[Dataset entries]
════════
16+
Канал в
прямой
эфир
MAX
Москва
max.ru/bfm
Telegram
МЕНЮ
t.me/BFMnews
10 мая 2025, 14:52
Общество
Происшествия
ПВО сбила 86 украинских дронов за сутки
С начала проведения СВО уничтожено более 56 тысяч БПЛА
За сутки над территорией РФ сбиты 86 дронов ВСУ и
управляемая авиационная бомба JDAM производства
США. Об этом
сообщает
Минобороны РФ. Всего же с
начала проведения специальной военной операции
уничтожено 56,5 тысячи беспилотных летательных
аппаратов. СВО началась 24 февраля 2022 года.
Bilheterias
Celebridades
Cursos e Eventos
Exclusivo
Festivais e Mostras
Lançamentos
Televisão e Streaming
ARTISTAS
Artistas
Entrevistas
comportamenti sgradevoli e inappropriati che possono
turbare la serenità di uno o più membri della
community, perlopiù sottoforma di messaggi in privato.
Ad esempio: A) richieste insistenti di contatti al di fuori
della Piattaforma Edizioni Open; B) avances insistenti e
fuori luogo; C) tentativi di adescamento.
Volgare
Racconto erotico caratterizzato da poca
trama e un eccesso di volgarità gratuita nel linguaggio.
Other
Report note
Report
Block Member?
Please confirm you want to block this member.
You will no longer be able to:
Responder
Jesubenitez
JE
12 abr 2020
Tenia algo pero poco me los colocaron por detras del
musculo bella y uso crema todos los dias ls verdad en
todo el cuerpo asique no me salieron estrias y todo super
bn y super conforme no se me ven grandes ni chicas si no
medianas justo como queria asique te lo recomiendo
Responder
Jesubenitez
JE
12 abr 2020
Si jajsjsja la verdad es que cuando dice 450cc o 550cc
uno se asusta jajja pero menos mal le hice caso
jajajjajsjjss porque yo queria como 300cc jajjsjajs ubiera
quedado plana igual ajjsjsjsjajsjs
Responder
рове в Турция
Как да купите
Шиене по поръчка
════════
** EXERCISE BRIEF **
Reproduce every one of the lines above, word for word and in their original order.

** WRITTEN SOLUTION **
16+
Канал в
прямой
эфир
MAX
Москва
max.ru/bfm
Telegram
МЕНЮ
t.me/BFMnews
10 мая 2025, 14:52
Общество
Происшествия
ПВО сбила 86 украинских дронов за сутки
С начала проведения СВО уничтожено более 56 тысяч БПЛА
За сутки над территорией РФ сбиты 86 дронов ВСУ и
управляемая авиационная бомба JDAM производства
США. Об этом
сообщает
Минобороны РФ. Всего же с
начала проведения специальной военной операции
уничтожено 56,5 тысячи беспилотных летательных
аппаратов. СВО началась 24 февраля 2022 года.
Bilheterias
Celebridades
Cursos e Eventos
Exclusivo
Festivais e Mostras
Lançamentos
Televisão e Streaming
ARTISTAS
Artistas
Entrevistas
comportamenti sgradevoli e inappropriati che possono
turbare la serenità di uno o più membri della
community, perlopiù sottoforma di messaggi in privato.
Ad esempio: A) richieste insistenti di contatti al di fuori
della Piattaforma Edizioni Open; B) avances insistenti e
fuori luogo; C) tentativi di adescamento.
Volgare
Racconto erotico caratterizzato da poca
trama e un eccesso di volgarità gratuita nel linguaggio.
Other
Report note
Report
Block Member?
Please confirm you want to block this member.
You will no longer be able to:
Responder
Jesubenitez
JE
12 abr 2020
Tenia algo pero poco me los colocaron por detras del
musculo bella y uso crema todos los dias ls verdad en
todo el cuerpo asique no me salieron estrias y todo super
bn y super conforme no se me ven grandes ni chicas si no
medianas justo como queria asique te lo recomiendo
Responder
Jesubenitez
JE
12 abr 2020
Si jajsjsja la verdad es que cuando dice 450cc o 550cc
uno se asusta jajja pero menos mal le hice caso
jajajjajsjjss porque yo queria como 300cc jajjsjajs ubiera
quedado plana igual ajjsjsjsjajsjs
Responder
рове в Турция
Как да купите
Шиене по поръчка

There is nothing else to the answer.